• Page excerpt
....................
# Landcruiser or Range Rover



## CodyItaliano (Feb 19, 2009)

i'm thinking ahead right now. i want an SUV, have wanted one for a while actually.

one of my frist choices is an '06 and up Toyota Landcruiser. they hold their value quite well which would lead me to believe they are well built and dont break down too much. its looks are timeless and upscale. has a proper V8 and 4WD system. so its capable of crawling around in mud or sand if i wanted it to. has full power options, nav and DVD systems. 

















as far as the Range Rovers, i've always loved they look they have. it would be between the '03 and up HSE or Sport models. both thave powerful V8 engines and AWD. and of course full power options. only thing i dont like is that its got a ford power plant, although not as ford as american based vehicles. with a Range Rover, i'm worried about maintenance. what might go wrong and how expensive it is to fix compared to the Toyota that will likely not break down. 


































for now, i see myself getting into something used. i wouldnt jump on the first one i find either without full looking over the vehicle and assuring myself on its quality and up keep. either way, Toyota or Land Rover, are substantial vehicles. they are a personal statement and i feel an extension of myself. i like to drive a good looking car or truck. i also like driving something that everyone else doesnt. a little less common is what i'm going for.
....................
• Dataset content
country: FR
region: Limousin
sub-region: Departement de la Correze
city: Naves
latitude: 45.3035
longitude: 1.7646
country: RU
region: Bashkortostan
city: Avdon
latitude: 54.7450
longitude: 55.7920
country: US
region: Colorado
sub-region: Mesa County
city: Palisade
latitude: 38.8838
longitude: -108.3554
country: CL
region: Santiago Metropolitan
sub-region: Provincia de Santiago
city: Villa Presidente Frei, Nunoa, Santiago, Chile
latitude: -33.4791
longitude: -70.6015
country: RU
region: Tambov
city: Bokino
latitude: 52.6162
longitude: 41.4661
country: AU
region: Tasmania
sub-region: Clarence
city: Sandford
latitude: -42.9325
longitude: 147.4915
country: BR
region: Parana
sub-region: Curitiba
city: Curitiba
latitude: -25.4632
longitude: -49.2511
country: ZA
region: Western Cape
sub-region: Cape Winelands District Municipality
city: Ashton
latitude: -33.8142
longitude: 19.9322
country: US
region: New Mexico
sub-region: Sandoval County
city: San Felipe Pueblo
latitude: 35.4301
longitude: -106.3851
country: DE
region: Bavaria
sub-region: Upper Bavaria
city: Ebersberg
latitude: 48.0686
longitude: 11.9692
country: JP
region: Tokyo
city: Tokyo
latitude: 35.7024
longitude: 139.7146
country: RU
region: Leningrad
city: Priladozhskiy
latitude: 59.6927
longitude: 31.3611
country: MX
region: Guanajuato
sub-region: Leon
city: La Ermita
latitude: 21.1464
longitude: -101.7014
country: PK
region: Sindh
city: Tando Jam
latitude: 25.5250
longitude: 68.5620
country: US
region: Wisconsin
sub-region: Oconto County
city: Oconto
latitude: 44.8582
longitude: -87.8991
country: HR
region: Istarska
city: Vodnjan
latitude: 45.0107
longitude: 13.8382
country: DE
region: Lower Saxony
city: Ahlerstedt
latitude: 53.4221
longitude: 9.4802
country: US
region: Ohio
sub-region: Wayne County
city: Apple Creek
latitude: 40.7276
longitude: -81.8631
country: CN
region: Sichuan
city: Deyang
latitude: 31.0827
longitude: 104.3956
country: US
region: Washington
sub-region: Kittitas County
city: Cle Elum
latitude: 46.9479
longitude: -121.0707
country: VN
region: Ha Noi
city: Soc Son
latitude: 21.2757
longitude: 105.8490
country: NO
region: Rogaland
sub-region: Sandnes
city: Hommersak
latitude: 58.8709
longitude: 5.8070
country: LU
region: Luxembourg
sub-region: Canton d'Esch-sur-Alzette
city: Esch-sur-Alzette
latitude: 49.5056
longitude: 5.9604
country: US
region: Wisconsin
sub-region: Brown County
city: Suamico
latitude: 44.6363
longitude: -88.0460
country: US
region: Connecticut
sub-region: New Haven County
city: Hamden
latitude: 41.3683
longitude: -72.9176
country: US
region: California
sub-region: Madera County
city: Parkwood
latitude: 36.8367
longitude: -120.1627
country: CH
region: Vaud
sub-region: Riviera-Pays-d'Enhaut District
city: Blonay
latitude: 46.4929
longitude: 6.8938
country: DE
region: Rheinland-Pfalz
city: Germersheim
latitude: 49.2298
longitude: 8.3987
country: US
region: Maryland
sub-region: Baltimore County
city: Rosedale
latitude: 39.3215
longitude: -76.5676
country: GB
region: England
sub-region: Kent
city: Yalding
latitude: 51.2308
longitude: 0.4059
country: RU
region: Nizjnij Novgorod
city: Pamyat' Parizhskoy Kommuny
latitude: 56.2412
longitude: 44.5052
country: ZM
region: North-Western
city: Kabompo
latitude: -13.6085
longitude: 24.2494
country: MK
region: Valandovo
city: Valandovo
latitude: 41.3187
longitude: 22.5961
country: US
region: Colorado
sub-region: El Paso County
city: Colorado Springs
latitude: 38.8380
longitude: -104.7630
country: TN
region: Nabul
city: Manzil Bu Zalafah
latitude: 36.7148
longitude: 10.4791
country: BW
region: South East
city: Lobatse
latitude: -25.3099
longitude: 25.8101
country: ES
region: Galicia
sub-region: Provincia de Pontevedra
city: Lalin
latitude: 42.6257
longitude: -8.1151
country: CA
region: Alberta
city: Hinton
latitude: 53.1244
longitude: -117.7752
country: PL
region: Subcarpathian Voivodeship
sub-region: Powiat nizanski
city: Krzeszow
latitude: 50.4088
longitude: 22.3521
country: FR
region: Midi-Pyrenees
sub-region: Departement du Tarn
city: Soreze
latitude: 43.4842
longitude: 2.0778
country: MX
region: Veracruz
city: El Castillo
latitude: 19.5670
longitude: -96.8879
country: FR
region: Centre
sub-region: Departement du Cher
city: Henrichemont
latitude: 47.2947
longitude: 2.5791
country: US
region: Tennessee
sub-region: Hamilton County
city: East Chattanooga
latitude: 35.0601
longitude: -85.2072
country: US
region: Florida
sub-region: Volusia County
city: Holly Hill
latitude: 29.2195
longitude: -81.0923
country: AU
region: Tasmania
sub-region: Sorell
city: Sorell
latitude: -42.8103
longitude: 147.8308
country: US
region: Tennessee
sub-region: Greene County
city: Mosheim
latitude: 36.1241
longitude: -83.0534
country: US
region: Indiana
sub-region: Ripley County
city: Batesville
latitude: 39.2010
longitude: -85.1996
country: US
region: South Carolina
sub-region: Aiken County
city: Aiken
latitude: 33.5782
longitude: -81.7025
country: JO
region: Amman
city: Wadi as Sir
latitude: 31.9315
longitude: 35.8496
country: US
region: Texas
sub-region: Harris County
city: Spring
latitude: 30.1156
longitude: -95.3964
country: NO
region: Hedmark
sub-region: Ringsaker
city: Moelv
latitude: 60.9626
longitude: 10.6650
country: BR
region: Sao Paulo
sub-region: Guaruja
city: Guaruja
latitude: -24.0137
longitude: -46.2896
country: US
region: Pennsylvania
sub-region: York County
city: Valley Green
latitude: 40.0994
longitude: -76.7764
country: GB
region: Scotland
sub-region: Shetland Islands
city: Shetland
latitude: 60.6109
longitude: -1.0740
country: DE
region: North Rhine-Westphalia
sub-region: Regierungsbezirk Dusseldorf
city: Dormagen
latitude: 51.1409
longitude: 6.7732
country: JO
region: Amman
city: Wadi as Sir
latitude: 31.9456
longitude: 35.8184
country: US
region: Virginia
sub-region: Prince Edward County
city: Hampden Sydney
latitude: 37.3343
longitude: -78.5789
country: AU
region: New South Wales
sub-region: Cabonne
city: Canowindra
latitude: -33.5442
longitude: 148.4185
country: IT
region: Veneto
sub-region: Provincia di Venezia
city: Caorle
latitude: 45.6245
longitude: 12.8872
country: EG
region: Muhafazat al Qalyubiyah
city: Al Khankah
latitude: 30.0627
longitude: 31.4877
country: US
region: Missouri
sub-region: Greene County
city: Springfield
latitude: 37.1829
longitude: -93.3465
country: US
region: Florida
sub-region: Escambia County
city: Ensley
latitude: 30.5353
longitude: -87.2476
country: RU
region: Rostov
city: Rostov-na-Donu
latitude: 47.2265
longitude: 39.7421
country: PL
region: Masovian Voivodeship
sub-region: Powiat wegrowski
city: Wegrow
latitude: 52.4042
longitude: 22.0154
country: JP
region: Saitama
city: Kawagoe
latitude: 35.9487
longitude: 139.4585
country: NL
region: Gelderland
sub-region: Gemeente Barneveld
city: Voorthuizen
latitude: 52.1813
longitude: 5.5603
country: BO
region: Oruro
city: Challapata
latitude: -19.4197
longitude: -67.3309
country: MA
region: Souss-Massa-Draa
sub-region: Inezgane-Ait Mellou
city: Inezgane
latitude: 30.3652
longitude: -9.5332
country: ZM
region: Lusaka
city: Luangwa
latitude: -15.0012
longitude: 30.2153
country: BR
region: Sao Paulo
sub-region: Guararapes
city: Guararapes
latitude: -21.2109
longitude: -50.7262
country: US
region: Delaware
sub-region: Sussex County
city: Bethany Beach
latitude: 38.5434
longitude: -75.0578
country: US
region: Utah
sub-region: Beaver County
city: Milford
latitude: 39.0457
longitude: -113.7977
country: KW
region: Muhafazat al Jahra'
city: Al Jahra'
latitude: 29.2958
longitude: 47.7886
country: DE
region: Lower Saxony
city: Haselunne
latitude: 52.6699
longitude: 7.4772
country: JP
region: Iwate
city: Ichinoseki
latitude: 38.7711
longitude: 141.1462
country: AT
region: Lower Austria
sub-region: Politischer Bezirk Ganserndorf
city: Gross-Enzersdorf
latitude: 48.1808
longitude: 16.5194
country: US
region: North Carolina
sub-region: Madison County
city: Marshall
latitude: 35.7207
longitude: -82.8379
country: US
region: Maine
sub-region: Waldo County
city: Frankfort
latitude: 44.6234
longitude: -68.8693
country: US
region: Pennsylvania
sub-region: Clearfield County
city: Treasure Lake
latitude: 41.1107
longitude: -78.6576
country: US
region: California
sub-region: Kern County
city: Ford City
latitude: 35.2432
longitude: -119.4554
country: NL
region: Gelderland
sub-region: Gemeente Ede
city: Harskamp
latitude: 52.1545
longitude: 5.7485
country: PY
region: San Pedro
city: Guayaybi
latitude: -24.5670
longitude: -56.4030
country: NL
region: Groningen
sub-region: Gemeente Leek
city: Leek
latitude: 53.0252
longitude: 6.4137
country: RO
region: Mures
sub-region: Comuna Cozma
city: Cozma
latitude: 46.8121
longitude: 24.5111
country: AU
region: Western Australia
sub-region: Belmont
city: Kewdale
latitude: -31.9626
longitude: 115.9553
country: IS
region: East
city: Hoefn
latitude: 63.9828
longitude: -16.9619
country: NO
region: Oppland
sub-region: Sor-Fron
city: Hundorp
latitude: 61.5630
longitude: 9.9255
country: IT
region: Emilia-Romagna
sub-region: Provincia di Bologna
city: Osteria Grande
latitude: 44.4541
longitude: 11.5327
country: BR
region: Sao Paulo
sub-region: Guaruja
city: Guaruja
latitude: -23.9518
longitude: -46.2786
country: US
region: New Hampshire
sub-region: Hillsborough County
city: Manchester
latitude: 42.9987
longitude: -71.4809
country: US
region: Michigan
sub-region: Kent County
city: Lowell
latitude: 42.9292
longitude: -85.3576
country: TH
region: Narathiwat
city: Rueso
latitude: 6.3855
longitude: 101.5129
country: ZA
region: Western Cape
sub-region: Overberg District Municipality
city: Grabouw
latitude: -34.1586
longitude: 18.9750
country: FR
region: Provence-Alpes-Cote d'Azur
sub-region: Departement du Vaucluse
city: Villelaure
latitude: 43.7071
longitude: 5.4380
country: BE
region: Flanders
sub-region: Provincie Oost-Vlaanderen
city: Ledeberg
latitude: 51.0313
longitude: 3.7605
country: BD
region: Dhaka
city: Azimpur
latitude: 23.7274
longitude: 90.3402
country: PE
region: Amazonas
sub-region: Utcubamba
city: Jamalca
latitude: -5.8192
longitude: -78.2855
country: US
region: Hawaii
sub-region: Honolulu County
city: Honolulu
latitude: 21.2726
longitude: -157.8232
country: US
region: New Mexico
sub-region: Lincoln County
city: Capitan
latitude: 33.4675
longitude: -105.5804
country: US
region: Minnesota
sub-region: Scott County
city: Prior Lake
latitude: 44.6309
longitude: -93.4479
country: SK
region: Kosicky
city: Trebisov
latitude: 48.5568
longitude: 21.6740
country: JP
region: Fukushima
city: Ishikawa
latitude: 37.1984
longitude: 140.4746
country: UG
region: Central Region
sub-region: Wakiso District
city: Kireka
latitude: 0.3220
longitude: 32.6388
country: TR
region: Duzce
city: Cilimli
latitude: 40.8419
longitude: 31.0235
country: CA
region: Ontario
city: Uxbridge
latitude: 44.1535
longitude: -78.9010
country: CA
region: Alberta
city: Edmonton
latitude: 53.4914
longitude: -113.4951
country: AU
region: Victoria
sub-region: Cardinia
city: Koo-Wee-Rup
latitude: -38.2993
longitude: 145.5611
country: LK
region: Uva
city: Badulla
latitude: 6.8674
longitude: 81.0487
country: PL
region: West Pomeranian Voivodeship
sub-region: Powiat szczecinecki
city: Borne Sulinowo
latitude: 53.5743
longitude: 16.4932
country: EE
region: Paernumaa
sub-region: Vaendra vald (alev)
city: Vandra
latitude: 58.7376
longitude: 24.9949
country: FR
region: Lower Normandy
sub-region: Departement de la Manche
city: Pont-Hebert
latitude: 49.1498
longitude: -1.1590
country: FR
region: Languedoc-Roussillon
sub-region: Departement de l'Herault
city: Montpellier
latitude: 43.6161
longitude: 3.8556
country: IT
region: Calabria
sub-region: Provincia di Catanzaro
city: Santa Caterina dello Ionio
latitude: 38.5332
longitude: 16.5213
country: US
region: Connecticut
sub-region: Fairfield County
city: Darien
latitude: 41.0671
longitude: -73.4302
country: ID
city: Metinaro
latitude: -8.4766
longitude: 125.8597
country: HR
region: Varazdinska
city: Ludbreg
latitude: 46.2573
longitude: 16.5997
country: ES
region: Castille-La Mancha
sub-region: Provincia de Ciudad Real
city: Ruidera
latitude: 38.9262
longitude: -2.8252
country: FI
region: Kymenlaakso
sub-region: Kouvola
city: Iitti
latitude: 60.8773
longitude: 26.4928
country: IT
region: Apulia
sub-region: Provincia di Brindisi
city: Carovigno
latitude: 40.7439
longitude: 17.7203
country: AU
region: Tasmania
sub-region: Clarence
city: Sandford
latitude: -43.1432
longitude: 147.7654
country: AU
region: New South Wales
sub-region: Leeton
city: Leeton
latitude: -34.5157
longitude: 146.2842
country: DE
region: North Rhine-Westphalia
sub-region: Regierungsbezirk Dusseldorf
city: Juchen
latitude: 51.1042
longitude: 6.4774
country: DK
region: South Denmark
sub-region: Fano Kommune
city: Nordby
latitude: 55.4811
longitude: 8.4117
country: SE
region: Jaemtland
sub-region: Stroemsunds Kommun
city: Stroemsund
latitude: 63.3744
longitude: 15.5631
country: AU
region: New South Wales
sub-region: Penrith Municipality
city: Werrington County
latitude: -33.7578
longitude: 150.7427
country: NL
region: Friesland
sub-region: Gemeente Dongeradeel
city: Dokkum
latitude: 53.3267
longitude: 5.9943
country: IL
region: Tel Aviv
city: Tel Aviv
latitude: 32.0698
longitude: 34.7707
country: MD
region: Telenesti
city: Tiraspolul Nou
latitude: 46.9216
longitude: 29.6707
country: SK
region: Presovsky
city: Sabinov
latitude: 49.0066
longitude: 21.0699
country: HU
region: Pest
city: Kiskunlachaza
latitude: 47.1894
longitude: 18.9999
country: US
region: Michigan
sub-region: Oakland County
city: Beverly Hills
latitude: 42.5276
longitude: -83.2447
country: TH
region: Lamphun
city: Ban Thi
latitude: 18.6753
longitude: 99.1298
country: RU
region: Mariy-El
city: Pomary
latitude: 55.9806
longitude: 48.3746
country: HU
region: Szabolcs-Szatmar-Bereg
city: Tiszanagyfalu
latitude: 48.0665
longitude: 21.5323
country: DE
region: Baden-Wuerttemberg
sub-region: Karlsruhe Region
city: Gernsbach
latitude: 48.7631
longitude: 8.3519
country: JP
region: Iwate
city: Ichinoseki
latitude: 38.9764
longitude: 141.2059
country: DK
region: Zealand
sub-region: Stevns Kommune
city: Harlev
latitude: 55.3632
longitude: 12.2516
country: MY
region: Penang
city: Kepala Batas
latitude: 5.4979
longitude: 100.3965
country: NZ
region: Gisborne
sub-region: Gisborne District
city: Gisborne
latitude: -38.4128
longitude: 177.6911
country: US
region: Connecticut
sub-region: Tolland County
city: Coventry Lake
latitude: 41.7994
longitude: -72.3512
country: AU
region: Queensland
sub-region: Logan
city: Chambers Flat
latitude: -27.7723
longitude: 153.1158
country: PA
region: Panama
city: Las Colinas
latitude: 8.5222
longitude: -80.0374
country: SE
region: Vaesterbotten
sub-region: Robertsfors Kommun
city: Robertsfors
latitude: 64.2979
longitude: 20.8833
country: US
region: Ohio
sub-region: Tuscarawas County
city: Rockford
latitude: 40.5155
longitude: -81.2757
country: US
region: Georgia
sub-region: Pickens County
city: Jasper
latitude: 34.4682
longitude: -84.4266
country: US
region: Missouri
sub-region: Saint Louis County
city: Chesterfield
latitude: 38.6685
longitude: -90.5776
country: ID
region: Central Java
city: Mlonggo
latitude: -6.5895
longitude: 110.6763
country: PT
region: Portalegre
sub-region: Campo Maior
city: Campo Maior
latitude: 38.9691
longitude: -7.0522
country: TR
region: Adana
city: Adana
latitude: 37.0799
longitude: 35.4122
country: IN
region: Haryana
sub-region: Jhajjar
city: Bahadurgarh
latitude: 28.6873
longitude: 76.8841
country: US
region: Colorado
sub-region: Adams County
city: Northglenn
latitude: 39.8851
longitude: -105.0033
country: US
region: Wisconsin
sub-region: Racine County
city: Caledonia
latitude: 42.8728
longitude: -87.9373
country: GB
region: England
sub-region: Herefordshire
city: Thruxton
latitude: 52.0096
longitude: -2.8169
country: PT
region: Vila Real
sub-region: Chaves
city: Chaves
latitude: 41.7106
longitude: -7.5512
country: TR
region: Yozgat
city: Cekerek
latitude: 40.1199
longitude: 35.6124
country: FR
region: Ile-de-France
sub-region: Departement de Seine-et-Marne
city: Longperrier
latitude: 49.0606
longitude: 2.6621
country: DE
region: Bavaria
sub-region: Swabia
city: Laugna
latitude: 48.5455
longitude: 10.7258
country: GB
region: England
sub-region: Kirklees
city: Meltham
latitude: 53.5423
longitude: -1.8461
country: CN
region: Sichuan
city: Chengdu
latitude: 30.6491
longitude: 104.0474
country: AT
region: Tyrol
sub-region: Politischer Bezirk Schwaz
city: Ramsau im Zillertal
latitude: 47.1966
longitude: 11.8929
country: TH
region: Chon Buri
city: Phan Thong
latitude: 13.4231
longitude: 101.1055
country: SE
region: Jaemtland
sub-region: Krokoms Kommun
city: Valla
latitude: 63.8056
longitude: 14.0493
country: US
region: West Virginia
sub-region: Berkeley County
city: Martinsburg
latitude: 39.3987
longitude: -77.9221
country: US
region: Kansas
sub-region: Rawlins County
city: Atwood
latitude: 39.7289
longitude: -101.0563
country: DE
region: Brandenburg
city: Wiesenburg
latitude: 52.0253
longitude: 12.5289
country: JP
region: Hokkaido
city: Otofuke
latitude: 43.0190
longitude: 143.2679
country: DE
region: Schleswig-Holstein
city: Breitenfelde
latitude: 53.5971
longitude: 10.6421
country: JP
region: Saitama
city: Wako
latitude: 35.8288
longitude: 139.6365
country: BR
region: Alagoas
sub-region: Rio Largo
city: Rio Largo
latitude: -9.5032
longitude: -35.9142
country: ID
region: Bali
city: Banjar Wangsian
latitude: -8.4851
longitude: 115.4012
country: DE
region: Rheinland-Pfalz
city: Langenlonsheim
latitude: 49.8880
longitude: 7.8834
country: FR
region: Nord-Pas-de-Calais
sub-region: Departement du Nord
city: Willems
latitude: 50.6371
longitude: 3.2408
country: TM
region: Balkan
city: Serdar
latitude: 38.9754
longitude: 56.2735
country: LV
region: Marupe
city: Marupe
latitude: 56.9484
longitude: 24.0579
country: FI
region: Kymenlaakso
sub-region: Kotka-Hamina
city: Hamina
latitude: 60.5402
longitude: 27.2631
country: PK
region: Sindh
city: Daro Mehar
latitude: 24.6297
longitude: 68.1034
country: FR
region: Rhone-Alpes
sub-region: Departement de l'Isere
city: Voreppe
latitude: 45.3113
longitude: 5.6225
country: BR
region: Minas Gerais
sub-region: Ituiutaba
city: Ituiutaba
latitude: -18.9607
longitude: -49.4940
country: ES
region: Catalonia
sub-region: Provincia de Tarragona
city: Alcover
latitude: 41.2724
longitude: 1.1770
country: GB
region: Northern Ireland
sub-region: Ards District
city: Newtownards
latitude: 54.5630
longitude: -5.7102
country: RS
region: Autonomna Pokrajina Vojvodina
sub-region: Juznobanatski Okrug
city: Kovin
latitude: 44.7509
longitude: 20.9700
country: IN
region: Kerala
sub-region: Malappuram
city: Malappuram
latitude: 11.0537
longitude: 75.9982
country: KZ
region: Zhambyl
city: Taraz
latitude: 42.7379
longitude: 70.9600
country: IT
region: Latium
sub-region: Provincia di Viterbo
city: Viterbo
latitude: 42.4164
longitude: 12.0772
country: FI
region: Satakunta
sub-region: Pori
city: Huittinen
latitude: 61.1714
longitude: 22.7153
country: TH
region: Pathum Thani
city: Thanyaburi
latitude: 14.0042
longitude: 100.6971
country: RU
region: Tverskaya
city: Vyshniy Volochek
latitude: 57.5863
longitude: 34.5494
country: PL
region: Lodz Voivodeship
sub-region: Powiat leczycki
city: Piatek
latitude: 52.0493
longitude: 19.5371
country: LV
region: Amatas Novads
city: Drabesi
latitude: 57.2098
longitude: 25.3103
....................
• Task to complete
From the forum post about choosing between a Landcruiser and a Range Rover, list every piece of equipment the poster says the Toyota Landcruiser has.

• Written response
- A proper V8
- A 4WD system
- Full power options
- A nav system
- A DVD system